-- Task brief --
Copy the items below word for word, starting with their first line and stopping after the line that contains "scientific name: Suillus flavidus". Include both of those lines.

-- Records provided --
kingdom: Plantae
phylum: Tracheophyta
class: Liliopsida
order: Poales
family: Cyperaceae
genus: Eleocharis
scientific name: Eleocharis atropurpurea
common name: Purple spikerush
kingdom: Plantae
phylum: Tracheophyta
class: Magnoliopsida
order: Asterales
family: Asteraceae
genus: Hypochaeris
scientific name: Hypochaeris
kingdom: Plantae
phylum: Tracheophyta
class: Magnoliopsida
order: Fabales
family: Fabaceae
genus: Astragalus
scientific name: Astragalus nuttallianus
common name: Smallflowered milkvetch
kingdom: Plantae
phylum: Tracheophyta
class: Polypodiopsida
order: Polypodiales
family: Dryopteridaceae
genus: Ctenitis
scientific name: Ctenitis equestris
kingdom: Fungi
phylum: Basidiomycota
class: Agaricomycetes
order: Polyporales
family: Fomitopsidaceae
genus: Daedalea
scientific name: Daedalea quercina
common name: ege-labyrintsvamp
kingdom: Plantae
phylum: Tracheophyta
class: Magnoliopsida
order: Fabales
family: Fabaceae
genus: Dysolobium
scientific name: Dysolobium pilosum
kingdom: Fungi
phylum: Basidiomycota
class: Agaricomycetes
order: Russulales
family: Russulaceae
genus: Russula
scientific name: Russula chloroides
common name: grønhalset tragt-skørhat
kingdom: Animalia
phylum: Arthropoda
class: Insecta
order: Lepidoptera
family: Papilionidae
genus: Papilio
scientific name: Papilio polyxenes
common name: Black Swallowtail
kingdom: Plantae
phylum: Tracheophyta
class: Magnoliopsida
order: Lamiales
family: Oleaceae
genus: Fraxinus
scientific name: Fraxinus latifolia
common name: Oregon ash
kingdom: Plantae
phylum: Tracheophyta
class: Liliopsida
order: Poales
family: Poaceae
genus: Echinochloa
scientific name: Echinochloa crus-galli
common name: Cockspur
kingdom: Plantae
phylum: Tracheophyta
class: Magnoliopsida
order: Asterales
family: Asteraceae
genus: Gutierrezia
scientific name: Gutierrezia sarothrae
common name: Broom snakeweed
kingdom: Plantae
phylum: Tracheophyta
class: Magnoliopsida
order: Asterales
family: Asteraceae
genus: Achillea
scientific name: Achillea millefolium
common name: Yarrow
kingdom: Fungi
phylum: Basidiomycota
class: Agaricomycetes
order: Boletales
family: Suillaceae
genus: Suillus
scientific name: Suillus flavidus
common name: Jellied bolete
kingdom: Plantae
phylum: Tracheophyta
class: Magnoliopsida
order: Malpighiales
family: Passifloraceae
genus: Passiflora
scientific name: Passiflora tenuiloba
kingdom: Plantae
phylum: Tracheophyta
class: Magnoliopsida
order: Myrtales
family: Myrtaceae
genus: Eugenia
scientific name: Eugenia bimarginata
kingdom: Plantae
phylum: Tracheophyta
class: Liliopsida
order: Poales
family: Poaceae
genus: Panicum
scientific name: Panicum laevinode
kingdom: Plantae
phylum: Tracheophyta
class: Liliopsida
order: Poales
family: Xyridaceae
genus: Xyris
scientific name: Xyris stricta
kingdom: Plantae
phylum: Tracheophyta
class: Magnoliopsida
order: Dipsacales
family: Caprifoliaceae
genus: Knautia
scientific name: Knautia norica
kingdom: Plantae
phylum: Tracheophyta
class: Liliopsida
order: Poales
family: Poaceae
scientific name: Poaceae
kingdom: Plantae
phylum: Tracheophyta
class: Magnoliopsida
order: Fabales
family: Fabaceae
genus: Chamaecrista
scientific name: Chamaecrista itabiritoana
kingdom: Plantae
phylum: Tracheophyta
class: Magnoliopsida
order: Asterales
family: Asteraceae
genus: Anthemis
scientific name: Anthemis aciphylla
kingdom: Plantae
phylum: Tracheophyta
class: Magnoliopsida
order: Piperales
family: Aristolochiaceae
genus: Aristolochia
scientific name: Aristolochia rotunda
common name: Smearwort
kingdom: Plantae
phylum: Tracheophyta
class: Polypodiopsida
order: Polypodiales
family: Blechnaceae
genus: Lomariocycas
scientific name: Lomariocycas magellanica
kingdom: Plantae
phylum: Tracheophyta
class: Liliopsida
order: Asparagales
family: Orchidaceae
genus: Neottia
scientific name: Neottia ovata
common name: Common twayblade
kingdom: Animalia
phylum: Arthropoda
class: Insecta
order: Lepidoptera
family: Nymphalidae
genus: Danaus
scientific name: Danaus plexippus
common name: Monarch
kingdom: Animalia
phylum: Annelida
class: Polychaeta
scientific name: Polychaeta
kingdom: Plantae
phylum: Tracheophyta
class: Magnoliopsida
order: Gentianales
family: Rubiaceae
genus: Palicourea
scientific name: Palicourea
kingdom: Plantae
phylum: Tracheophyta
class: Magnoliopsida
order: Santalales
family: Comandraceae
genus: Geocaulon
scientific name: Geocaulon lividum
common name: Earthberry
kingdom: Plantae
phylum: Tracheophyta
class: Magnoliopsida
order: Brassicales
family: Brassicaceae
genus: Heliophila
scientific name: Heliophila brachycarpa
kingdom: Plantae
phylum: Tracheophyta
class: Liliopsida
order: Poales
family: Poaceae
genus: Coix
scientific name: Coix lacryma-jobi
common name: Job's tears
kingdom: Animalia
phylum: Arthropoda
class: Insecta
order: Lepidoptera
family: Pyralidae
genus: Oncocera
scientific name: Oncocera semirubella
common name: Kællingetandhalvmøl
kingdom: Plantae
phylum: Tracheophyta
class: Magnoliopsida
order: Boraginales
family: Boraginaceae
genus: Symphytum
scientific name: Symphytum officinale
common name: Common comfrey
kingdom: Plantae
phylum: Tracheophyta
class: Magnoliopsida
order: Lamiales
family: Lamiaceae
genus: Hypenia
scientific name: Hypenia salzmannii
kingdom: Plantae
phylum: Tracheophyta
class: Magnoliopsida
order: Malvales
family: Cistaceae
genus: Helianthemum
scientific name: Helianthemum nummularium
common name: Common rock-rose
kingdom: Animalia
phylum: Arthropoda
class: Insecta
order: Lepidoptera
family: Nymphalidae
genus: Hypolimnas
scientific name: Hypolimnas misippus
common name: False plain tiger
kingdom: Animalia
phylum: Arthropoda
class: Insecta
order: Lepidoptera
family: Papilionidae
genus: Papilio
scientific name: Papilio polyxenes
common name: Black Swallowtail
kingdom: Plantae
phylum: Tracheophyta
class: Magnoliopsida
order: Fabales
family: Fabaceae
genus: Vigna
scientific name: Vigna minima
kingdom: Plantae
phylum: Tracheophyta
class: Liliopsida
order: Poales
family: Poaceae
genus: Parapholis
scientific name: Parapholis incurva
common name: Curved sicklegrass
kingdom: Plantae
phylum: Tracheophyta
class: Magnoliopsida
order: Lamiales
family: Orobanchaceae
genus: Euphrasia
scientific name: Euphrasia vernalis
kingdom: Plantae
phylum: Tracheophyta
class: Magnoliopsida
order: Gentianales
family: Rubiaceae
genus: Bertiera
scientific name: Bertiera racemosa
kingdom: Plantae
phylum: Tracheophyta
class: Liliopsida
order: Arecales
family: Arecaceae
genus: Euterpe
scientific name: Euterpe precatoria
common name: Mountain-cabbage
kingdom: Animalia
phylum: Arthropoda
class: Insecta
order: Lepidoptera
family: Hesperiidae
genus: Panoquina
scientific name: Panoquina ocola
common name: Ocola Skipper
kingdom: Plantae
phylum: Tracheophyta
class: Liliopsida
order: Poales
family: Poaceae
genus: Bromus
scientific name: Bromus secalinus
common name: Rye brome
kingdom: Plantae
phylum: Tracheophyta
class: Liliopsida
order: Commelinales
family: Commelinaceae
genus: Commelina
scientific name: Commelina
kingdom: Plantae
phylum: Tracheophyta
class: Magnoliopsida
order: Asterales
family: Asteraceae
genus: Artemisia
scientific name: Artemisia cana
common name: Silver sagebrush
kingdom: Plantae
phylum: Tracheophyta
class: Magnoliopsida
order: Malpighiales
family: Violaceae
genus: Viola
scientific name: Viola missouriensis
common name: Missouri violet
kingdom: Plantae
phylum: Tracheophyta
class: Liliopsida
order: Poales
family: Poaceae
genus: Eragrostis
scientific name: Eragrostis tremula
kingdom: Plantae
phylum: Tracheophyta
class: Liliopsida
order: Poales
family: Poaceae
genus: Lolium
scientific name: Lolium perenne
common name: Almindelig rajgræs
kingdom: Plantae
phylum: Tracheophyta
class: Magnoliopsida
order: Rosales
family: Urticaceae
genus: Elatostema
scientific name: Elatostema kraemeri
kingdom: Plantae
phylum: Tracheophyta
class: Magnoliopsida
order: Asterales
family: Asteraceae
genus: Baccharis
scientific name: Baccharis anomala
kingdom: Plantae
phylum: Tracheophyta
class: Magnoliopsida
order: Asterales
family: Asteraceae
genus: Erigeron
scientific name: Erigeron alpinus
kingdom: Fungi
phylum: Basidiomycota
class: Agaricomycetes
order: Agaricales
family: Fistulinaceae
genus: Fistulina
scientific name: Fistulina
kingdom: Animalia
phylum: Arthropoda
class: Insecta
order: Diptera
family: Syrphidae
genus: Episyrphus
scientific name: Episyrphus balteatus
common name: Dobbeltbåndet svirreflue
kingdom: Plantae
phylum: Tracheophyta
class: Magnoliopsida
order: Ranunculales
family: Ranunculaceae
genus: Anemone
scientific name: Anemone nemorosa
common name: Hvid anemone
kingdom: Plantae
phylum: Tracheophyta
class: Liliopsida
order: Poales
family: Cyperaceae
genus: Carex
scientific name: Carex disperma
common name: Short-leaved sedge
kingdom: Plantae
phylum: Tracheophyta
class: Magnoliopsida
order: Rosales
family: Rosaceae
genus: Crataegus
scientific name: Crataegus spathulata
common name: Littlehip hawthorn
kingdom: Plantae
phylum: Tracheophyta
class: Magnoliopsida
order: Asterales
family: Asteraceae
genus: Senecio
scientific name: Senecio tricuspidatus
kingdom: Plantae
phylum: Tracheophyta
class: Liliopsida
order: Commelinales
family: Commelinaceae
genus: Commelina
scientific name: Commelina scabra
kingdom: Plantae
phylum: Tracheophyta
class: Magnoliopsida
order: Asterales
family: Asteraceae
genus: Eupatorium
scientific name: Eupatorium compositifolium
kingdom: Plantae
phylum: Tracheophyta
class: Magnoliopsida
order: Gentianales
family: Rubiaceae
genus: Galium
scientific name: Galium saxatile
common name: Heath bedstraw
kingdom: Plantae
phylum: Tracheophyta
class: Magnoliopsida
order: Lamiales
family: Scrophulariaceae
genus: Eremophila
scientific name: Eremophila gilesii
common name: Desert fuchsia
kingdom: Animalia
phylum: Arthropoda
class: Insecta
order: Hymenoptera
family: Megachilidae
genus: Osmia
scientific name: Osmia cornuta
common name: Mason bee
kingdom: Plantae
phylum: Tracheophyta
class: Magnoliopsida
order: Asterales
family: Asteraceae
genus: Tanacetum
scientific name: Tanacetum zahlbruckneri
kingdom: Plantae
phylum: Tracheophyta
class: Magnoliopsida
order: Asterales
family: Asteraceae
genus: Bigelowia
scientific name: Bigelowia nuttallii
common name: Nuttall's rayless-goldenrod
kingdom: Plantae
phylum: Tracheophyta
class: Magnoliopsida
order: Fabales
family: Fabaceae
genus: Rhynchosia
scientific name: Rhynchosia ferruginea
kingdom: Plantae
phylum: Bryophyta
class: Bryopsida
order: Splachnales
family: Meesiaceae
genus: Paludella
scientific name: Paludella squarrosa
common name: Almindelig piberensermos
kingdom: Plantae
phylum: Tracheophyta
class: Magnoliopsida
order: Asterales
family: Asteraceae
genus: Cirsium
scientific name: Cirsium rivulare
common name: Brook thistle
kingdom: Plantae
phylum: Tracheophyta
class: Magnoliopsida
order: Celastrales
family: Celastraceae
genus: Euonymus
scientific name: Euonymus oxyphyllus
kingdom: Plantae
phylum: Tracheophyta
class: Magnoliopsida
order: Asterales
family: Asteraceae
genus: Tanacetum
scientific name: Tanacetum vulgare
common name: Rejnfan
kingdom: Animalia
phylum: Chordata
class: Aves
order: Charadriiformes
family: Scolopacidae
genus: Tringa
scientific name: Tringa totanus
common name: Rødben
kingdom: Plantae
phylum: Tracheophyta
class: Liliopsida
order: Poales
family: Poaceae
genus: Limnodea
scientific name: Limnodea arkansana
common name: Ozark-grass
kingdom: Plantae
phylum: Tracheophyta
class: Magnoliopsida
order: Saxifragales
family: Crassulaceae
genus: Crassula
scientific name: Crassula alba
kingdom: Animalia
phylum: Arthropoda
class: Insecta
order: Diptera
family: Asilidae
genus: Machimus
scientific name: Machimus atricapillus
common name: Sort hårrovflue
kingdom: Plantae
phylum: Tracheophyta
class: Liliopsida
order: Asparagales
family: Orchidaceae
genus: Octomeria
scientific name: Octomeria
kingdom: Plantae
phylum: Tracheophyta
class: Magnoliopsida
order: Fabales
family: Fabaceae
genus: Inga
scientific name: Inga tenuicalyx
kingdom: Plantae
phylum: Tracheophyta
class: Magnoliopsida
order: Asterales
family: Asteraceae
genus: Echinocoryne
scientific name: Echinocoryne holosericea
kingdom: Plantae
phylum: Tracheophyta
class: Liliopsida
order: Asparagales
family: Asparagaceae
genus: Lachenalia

-- Completed task --
kingdom: Plantae
phylum: Tracheophyta
class: Liliopsida
order: Poales
family: Cyperaceae
genus: Eleocharis
scientific name: Eleocharis atropurpurea
common name: Purple spikerush
kingdom: Plantae
phylum: Tracheophyta
class: Magnoliopsida
order: Asterales
family: Asteraceae
genus: Hypochaeris
scientific name: Hypochaeris
kingdom: Plantae
phylum: Tracheophyta
class: Magnoliopsida
order: Fabales
family: Fabaceae
genus: Astragalus
scientific name: Astragalus nuttallianus
common name: Smallflowered milkvetch
kingdom: Plantae
phylum: Tracheophyta
class: Polypodiopsida
order: Polypodiales
family: Dryopteridaceae
genus: Ctenitis
scientific name: Ctenitis equestris
kingdom: Fungi
phylum: Basidiomycota
class: Agaricomycetes
order: Polyporales
family: Fomitopsidaceae
genus: Daedalea
scientific name: Daedalea quercina
common name: ege-labyrintsvamp
kingdom: Plantae
phylum: Tracheophyta
class: Magnoliopsida
order: Fabales
family: Fabaceae
genus: Dysolobium
scientific name: Dysolobium pilosum
kingdom: Fungi
phylum: Basidiomycota
class: Agaricomycetes
order: Russulales
family: Russulaceae
genus: Russula
scientific name: Russula chloroides
common name: grønhalset tragt-skørhat
kingdom: Animalia
phylum: Arthropoda
class: Insecta
order: Lepidoptera
family: Papilionidae
genus: Papilio
scientific name: Papilio polyxenes
common name: Black Swallowtail
kingdom: Plantae
phylum: Tracheophyta
class: Magnoliopsida
order: Lamiales
family: Oleaceae
genus: Fraxinus
scientific name: Fraxinus latifolia
common name: Oregon ash
kingdom: Plantae
phylum: Tracheophyta
class: Liliopsida
order: Poales
family: Poaceae
genus: Echinochloa
scientific name: Echinochloa crus-galli
common name: Cockspur
kingdom: Plantae
phylum: Tracheophyta
class: Magnoliopsida
order: Asterales
family: Asteraceae
genus: Gutierrezia
scientific name: Gutierrezia sarothrae
common name: Broom snakeweed
kingdom: Plantae
phylum: Tracheophyta
class: Magnoliopsida
order: Asterales
family: Asteraceae
genus: Achillea
scientific name: Achillea millefolium
common name: Yarrow
kingdom: Fungi
phylum: Basidiomycota
class: Agaricomycetes
order: Boletales
family: Suillaceae
genus: Suillus
scientific name: Suillus flavidus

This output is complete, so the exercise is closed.